Copy out, from the entries below, each line that holds the string "untuk".

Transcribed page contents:
++++++

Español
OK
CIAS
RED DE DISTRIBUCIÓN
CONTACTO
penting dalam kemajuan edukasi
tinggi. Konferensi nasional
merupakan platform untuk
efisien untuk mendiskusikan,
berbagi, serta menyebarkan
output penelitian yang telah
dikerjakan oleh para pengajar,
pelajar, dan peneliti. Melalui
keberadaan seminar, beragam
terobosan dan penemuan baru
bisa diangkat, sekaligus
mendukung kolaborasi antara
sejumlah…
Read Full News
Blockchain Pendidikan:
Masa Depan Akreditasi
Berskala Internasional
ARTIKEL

++++++

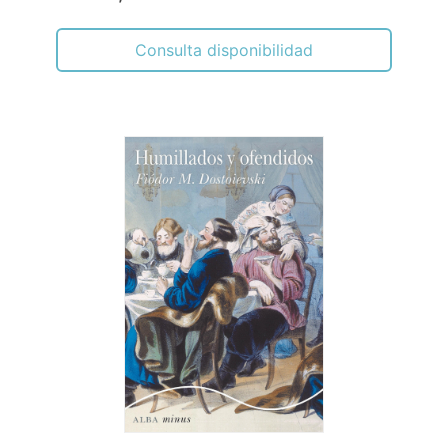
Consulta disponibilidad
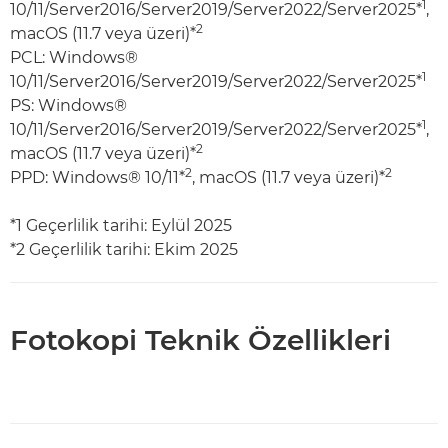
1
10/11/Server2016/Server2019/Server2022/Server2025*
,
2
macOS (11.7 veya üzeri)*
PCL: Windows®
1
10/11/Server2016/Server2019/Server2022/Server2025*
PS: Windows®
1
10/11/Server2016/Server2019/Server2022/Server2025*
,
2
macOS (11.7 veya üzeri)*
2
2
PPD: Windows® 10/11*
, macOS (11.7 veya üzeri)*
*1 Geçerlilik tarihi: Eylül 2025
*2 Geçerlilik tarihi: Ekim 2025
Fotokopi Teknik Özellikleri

++++++

--- SOLUTION FOR THIS EXERCISE ---
merupakan platform untuk
efisien untuk mendiskusikan,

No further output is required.